There are probably few people brave enough to step up to a canvas with a piece of chalk and start drawing in front of a room full of carefully watching eyes, especially having never done a chalk drawing before — but Bill Cox did.
He now is celebrating a half-century milestone of his “Art to Heart” ministry by doing 50 chalk drawings at churches and other venues.
But today Art to Heart is more than chalk drawings with special effects lighting, Cox says. The creative arts ministry also includes music by him and his wife, Kathy, and dramatic monologues.
How it began
Cox began doing chalk drawings as a substitute artist on a missions trip led by Bobby Haley, then youth minister at First Baptist Church Spartanburg, South Carolina. George Schrieffer, minister of education, was planning to do chalk drawings at each of the 12 churches in Bell County, Kentucky, where the missions volunteers were serving that year. When Schrieffer was called away by a death in the family, Cox stepped up.

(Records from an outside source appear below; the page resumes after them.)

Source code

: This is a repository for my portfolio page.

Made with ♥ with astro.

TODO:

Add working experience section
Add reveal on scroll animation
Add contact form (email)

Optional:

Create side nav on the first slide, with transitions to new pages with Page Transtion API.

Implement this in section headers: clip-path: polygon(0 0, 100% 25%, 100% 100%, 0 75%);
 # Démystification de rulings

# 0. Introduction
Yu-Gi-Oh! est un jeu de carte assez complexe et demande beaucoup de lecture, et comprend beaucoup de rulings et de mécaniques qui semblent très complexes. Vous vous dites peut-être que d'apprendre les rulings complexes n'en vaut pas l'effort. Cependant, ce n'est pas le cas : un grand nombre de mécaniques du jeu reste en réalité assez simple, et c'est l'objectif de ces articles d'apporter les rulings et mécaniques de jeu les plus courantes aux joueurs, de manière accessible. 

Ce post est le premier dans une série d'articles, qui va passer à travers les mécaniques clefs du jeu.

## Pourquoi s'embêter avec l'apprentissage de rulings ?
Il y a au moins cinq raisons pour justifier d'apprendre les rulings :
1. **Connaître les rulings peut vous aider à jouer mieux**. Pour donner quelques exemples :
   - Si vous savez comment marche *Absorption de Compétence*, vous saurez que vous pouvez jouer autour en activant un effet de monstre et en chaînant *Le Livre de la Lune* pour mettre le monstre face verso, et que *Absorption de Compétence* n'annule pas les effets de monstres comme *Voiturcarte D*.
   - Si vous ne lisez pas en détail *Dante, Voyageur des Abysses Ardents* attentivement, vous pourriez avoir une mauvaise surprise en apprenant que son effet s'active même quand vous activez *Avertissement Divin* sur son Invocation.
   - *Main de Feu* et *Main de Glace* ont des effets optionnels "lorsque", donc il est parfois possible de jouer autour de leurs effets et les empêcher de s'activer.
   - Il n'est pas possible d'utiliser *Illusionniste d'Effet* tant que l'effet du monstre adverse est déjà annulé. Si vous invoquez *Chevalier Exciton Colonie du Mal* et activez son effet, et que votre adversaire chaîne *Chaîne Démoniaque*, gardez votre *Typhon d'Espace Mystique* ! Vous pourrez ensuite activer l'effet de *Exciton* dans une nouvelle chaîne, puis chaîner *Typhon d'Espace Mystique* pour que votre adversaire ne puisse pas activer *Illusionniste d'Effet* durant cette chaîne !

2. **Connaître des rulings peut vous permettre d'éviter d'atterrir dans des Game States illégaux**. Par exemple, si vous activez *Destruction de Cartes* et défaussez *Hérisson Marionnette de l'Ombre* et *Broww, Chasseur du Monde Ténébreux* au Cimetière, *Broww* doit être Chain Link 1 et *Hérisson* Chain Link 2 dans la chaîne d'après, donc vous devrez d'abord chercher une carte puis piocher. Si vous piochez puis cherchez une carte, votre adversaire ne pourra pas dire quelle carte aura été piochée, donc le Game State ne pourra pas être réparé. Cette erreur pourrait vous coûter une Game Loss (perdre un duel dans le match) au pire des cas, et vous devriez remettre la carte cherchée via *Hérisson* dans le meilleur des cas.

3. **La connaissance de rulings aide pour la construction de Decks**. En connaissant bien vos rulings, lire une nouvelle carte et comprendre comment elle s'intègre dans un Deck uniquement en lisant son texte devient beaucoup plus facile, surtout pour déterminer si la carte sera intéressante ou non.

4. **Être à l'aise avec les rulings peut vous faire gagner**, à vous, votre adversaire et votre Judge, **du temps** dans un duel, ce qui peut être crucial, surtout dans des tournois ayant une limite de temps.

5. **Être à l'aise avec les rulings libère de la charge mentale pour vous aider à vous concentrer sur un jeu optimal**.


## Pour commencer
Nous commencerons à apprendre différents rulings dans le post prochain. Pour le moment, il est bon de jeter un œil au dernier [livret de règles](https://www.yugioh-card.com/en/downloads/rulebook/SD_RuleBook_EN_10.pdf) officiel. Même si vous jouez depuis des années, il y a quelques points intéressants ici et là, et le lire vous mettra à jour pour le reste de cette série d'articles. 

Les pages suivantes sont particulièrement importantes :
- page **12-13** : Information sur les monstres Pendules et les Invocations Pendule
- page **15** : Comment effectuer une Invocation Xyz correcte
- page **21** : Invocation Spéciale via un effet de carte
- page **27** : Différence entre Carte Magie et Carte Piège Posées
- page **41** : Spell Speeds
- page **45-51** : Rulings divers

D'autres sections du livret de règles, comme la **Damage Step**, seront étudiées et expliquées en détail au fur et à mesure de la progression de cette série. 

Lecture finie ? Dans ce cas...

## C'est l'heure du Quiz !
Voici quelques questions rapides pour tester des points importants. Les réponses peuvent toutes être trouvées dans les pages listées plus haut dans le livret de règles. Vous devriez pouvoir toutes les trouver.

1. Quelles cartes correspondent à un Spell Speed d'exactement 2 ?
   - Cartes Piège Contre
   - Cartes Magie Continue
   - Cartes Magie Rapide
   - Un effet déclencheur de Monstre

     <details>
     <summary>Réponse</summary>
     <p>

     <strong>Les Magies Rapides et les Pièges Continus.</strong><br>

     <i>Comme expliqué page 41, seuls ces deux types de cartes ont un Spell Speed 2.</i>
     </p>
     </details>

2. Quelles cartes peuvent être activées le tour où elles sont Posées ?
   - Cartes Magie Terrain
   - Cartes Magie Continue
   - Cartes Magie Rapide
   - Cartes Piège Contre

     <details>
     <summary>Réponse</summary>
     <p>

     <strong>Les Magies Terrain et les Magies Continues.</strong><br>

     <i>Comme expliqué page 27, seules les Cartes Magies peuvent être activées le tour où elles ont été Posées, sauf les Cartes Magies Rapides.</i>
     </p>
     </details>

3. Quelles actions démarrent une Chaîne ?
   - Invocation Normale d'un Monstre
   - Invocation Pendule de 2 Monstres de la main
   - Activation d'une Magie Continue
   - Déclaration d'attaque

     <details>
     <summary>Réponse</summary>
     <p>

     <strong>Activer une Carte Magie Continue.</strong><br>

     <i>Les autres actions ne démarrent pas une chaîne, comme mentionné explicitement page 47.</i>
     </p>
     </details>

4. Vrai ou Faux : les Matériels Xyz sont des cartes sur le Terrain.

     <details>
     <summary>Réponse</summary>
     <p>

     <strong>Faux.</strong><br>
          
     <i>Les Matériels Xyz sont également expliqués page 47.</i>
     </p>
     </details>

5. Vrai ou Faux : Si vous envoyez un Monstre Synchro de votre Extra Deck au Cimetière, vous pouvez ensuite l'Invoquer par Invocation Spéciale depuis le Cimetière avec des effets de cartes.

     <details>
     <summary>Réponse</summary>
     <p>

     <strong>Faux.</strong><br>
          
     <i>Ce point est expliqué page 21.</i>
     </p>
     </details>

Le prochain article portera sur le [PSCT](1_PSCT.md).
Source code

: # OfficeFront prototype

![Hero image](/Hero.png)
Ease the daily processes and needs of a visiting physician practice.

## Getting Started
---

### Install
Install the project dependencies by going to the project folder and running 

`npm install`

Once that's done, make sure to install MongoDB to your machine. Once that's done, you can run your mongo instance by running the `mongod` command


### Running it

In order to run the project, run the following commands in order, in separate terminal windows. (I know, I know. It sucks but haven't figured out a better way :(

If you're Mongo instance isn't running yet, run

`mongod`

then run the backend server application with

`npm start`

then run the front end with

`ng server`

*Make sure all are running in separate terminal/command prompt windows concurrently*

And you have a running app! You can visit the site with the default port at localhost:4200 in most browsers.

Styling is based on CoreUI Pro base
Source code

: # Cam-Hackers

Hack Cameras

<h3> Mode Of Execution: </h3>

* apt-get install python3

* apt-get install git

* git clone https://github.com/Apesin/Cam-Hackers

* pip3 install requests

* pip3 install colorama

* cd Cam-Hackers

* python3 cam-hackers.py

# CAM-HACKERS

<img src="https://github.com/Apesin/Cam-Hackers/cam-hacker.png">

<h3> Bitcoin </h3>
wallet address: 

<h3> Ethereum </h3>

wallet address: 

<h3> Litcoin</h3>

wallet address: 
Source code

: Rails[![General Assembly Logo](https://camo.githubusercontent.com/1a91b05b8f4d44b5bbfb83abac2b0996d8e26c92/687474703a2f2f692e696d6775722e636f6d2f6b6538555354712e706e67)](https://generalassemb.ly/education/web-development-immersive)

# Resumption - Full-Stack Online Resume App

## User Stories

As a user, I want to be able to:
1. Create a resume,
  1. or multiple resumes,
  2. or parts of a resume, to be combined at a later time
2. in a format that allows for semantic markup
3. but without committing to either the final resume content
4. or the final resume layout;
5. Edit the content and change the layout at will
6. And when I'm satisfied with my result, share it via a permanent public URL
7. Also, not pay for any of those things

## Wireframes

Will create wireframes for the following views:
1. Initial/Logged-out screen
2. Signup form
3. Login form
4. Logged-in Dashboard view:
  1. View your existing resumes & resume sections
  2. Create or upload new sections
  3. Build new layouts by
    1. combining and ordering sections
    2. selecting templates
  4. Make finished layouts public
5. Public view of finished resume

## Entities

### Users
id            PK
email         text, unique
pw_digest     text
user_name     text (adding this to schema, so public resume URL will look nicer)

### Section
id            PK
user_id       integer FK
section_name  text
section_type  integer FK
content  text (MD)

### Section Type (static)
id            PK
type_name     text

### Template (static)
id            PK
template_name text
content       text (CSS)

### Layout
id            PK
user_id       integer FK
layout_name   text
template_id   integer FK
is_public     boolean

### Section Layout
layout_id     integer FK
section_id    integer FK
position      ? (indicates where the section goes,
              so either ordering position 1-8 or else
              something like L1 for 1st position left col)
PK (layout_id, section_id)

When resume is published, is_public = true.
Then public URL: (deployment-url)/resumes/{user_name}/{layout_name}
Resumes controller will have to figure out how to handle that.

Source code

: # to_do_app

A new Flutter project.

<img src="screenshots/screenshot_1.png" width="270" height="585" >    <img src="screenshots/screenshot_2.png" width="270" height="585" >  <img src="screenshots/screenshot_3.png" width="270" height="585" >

“We had been telling everybody about the chalk drawings as a special end-of-the-week highlight, and I suggested to Bobby that I might could fill in for George to keep the kids we were working with from being disappointed,” Cox recalled.
He stayed up most of the night preparing a soundtrack and makeshift setup using a paper tablecloth, Crayola sidewalk chalk, a borrowed projector and color-tinted cellophane for “special effects.”
Though he initially was skeptical, Haley was impressed enough by Cox’s handiwork to give the nod: “I don’t believe it. Let’s do it.”
Although the drawings were “certainly nowhere near as good as what George had been doing,” the kids seemed to love them, and God used it, Cox recalled.
“I never could have dreamed at that point just how many places those chalk drawings would take us,” he added.
Cox has had lots of practice in the 49 years since, and made extensive improvements in lighting for his drawings, which appeal to both youth groups and senior adult ministries.
He has done them in churches of all sizes, as well as for Baptist Collegiate Ministries, on missions trips, during numerous state and national conferences, and in civic centers and arenas.
“It’s very much a worship experience,” Cox noted. “We focus on Christ, and it is a time to be still and to know that He is God, and to be led by what we see, what we hear, and to be led by His Spirit.
“But the drawing that we do the most — spoiler alert — is a drawing of the crucifixion and resurrection, and it’s a very powerful message.”
While some have asked if — after 50 years of drawing — Cox has grown used to it, he said not yet. “I honestly haven’t. … It’s still a worship experience for me just to see, even though I’m drawing it, the pictures come alive and to hear the message of the music, and to just be praying that God would speak to us. He has been obviously very faithful in doing that consistently over many, many years.”
Art to Heart is just one of the many aspects of Cox’s itinerant ministry, Concoxions. A former youth evangelism director for the South Carolina Baptist Convention, Cox may be remembered by many who years ago attended youth events such as “Evangelympics” and “That Big Youth Thing.”
He is perhaps better known, however, for organizing Seesalt summer student conferences for 34 years, coordinating Chillipepper Conferences for 25 years in Pigeon Forge, Tennessee, producing 90 shows of “Peace of ’72” at Fantasy Harbour in Myrtle Beach, South Carolina, and directing numerous theatre productions at Cornerstone Theatre in Lyman, South Carolina.
Even so, when he shared with his wife about his goal of doing 50 art drawings in the coming year, she expressed astonishment.
“She’s convinced me that she did not use the word ‘crazy’ in her reaction,” Cox chuckled, adding she did believe his goal was “very ambitious.”
A few weeks ago he launched the celebration by returning to Kentucky for an evening service at New Heights Church of Middlesboro. Plans are set to conclude next year on June 23 at First Baptist Spartanburg. In the meantime, there are still plenty of open dates, Cox said.
“It seriously doesn’t matter that much to us the size of the church,” he noted. “We love being able to share Art to Heart with as many people as possible, and that’s really what the 50th anniversary is all about — just trying to continue to minister in this way as much as we possibly can.”